A new chapter begins

Accessing unicorns: Unlocking growth equity opportunities in late-stage venture capital 

Secondary Directs represent a distinct and increasingly relevant avenue for investors seeking exposure to high-growth private companies.

Unlike traditional secondaries which acquire Limited Partner (“LP”) interests in private equity funds or Continuation Vehicles (“CV”) which move a portfolio company from a fund to a special purpose vehicle, Secondary Directs involve the direct purchase of minority shares or equity positions in private companies. These shares are typically acquired from company employees, early investors or angel investors. This direct investment structure bypasses the extra layer of the management fees and carried interest typically associated with secondary investments, offering a more cost-efficient entry point for investors.

Market context

The private market landscape has undergone a dramatic transformation in recent years, marked by the proliferation of so-called “unicorns”—private companies valued at over $1 billion. As of July 2025, Crunchbase was tracking 1,605 unicorns with a cumulative valuation of $6 trillion, nearly double the $3 trillion market capitalization of the small-cap Russell 2000 index. This surge is generally attributed to companies’ ability to scale and innovate without strong pressures to go public, where they may face additional scrutiny from regulators and Wall Street analysts. As a result, many companies are remaining private for longer.
Source: Sweetwater Private Equity, based on Jay Ritter’s IPO Statistics for 2024 and Earlier Years

Opportunity set 

The opportunity set to invest in direct secondary transactions is growing, in part due to the “higher for longer” dynamics discussed above which are expanding the number and size of private companies. However, it is also causing increased sell-side demand as investors, founders and employees are having to wait nearly a decade longer on average for IPO-related liquidity than they did in 2020. With a material part of their NAV or net worth tied up in these companies’, sellers are often more willing to accept a traditional “secondary discount” to the last valuation round for their equity than they used to be. 

Industry Ventures has performed the most broad market sizing assessment, finding that the largest component of the venture secondaries market is direct transactions, which they estimate to be $74 billion in 2025. This growth is attributable to both large company-led tender offers and increasing transaction volume from private funds.

Source: Industry Ventures How Big Is The Secondary Market for VC (2025); PJT Secondary Investor Roadmap Series 1H25

Note: Industry Ventures classifies company-led tender offers as direct secondaries

Point in time opportunity

Mercer believes the current pool of unicorns is poised to supply the next wave of companies entering the public markets during future IPO windows.

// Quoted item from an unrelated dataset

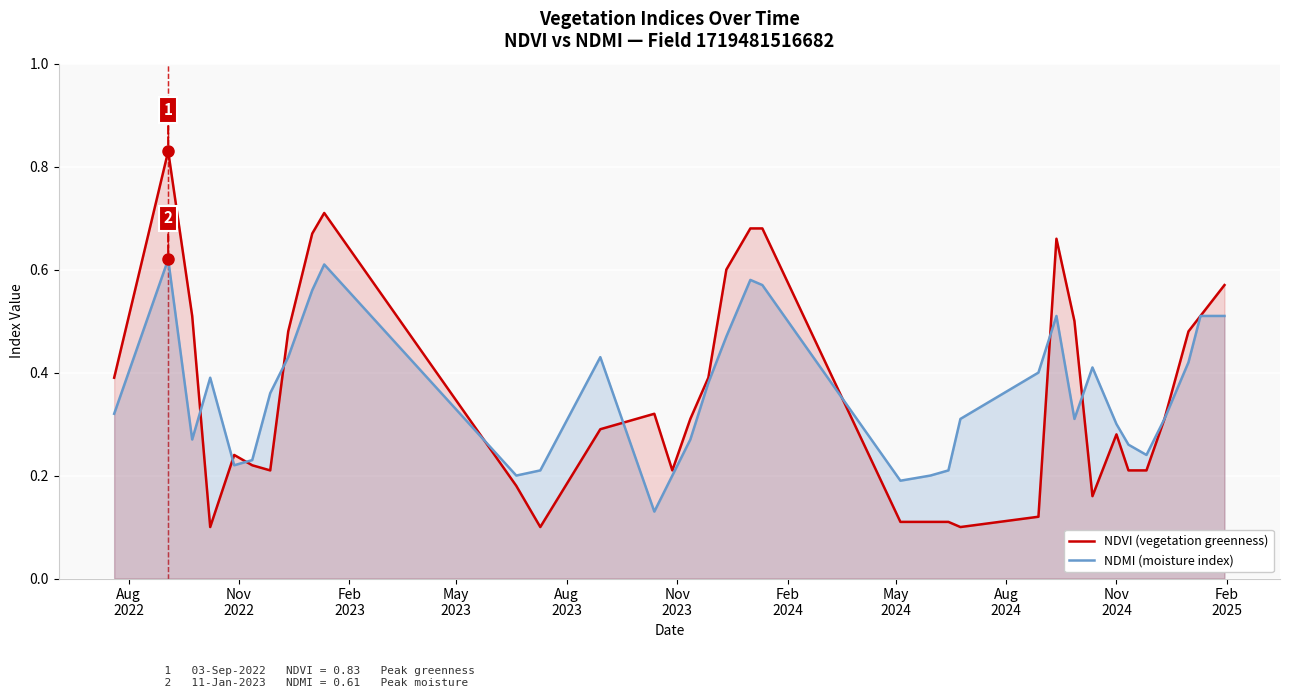

Rank the series by their maximum value, from lowest to highest.

NDMI (moisture index), NDVI (vegetation greenness)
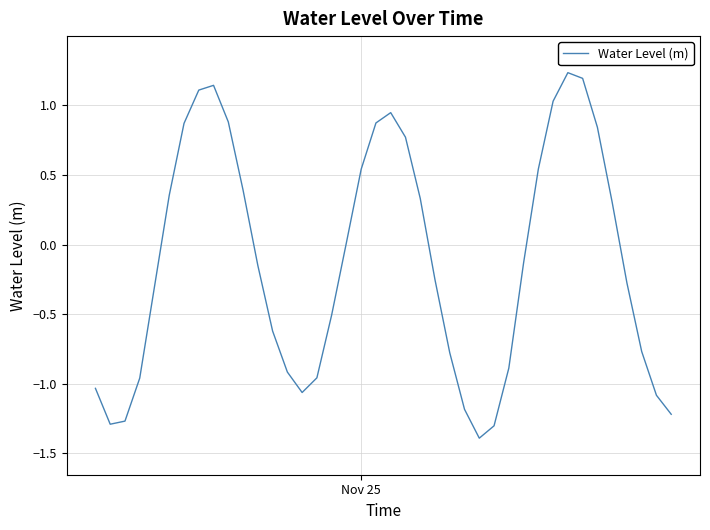

What is the minimum value shown in the chart?

-1.4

We have started to observe an uptick in public offerings, particularly in the tech space (including Reddit, CoreWeave, Figma, Klarna etc.) and believe the momentum will continue, offering some unicorns the ability to publicly list some of their equity.
Source: Statista, S&P Capital IQ, Mercer

Conclusion

Secondary Directs provide a compelling solution for investors seeking to bridge the gap between traditional private equity and direct venture capital exposure. By enabling direct participation in the growth of some of the leading private companies, these transactions have offered both costs differentiated and access to a dynamic segment of the market that is increasingly shaping the future of global capital markets.

Note: Information provided is based on Mercer’s research, views, and opinions as of September 30, 2025. The information is subject to change. This content is for informational purposes only and does not constitute investment or legal advice.